** Opening Document excerpt block **
Without intending in any way to criticize the reasoning employed by our Supreme Court, we note that implicit in the entire American tradition of the contingent fee lawyer, is the concept that the advocate would have a stake in the outcome, which interest would induce the lawyer to invest, or gamble, his or her time and often considerable disbursements [in actual practice seldom paid by losing contingent fee clients], hoping to share in the benefits which the client would enjoy as a result of the attorney's professional skill, quality of work and success in outcome. Fees based solely on lodestars, with multiples awarded solely with reference to risk, will destroy this traditional motivation that has served the clients, the profession and society so well and for so long.

However, it may well be that the entire matter of fixing legal fees is about to come full circle. Experience since Grinnell I has finally taught us that convoluted judicial efforts to evaluate the lodestar, and see to it that the lodestar hours were reasonable and necessary, and that the case was not overmanned or the time overbooked, are extremely difficult to say the least, and unrewarding. Such efforts produce much judicial papershuffling, in many cases with no real assurance that an accurate or fair result has been achieved. Often, where there is a suspicion, not present in this case, that lodestar hours were squandered in the litigation, the Court is left simply with making an arbitrary overall percentage cut in the lodestar. United States Football League, supra, at 411; Agent Orange, 818 F.2d at 238.

In colonial New York, the fees of barristers, then separate from solicitors, were determined by court rule, while in Philadelphia lawyers charged fees fixed by the market. It was well known that the free market produced better lawyers; for this and other reasons, Mrs. John Peter Zenger sent to Philadelphia for attorney Andrew Hamilton to defend her husband's liberty. She was not alone in doing this, and the expression "Philadelphia lawyer" entered our language to denote enthusiastic, high quality representation. Prior to 1848, contingent legal fee agreements were unlawful in New York.
** Closing Document excerpt block **
(Task requirements)
1. Name every court case that the legal fees excerpt refers to by name.
2. Reproduce the part of the legal fees excerpt that opens with the words containing "However, it may" and closes with "F.2d at 238.".
** Opening Exercise data block **
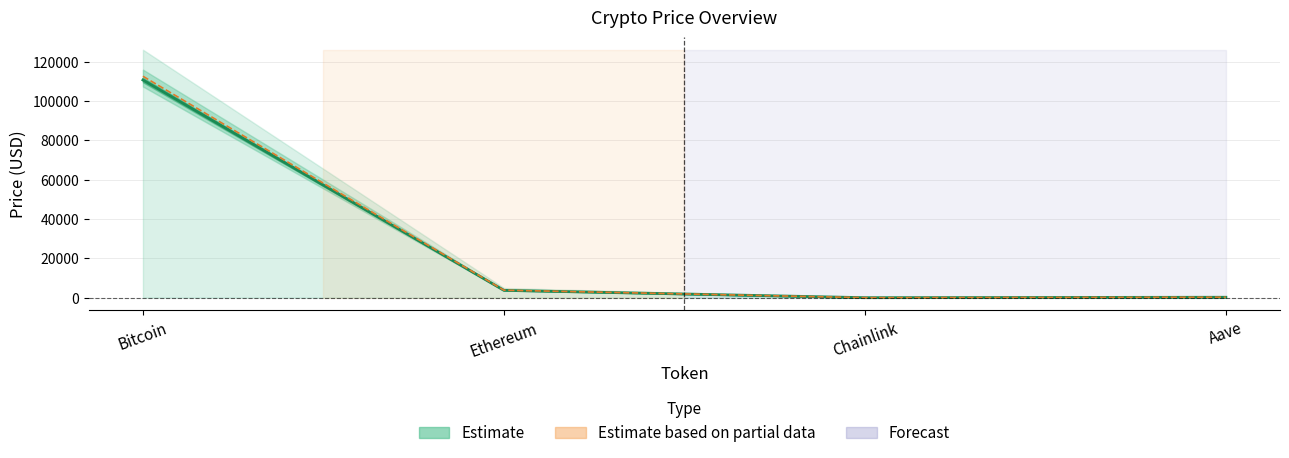

What is the label of the 3rd point from the right?

Ethereum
** Closing Exercise data block **
(Answer section)
1. Grinnell I, United States Football League, Agent Orange

2.
However, it may well be that the entire matter of fixing legal fees is about to come full circle. Experience since Grinnell I has finally taught us that convoluted judicial efforts to evaluate the lodestar, and see to it that the lodestar hours were reasonable and necessary, and that the case was not overmanned or the time overbooked, are extremely difficult to say the least, and unrewarding. Such efforts produce much judicial papershuffling, in many cases with no real assurance that an accurate or fair result has been achieved. Often, where there is a suspicion, not present in this case, that lodestar hours were squandered in the litigation, the Court is left simply with making an arbitrary overall percentage cut in the lodestar. United States Football League, supra, at 411; Agent Orange, 818 F.2d at 238.